Switch "layout element" to "page element" in the part of the listing that runs from its start through the line containing "picture [0, 0, 1654, 133]", changing nothing else, and give back only that part.
— START PROVIDED ENTRIES —
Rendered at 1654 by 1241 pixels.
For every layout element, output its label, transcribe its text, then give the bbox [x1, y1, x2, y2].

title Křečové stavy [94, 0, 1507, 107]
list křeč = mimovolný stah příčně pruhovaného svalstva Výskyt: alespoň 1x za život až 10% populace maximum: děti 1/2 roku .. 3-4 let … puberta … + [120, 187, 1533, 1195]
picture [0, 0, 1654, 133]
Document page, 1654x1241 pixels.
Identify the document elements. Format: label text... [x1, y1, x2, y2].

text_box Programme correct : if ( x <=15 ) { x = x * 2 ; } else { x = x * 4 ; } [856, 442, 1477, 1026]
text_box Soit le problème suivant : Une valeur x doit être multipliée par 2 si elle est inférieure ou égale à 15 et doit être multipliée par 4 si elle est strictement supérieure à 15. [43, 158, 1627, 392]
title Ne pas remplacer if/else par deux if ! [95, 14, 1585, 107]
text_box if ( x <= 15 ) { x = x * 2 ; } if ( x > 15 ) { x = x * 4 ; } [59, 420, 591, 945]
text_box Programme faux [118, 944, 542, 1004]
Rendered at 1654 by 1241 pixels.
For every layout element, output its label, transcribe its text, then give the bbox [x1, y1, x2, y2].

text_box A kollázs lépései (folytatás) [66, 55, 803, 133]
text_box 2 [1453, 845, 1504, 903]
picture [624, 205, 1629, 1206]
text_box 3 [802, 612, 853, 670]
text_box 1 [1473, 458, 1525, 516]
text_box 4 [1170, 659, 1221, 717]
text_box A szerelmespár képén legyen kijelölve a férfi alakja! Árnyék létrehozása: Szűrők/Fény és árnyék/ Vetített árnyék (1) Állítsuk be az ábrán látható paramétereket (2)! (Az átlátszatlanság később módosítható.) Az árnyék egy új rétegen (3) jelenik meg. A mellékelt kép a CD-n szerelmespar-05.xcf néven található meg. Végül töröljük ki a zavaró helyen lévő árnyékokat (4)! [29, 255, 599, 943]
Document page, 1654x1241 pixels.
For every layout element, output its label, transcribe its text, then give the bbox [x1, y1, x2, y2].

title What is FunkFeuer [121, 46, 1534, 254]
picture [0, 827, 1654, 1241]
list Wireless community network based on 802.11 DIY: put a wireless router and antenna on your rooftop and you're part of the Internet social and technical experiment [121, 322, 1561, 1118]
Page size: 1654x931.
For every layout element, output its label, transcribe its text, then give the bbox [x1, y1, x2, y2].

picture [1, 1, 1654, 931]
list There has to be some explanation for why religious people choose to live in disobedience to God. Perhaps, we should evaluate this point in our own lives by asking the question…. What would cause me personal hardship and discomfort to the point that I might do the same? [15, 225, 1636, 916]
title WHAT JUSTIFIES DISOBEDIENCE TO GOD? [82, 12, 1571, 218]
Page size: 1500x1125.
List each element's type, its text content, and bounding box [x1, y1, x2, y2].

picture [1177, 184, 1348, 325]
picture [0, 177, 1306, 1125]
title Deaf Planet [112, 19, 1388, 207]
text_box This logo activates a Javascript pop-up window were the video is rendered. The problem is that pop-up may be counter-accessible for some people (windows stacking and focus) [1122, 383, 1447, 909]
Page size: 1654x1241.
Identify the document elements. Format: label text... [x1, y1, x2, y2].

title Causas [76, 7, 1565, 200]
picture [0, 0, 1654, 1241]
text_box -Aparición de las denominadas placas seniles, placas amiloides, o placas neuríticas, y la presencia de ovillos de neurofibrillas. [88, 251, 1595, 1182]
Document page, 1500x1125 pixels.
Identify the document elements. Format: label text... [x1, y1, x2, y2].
— END PROVIDED ENTRIES —
RESPONSE TO THIS EXERCISE:
Rendered at 1654 by 1241 pixels.
For every page element, output its label, transcribe its text, then give the bbox [x1, y1, x2, y2].

title Křečové stavy [94, 0, 1507, 107]
list křeč = mimovolný stah příčně pruhovaného svalstva Výskyt: alespoň 1x za život až 10% populace maximum: děti 1/2 roku .. 3-4 let … puberta … + [120, 187, 1533, 1195]
picture [0, 0, 1654, 133]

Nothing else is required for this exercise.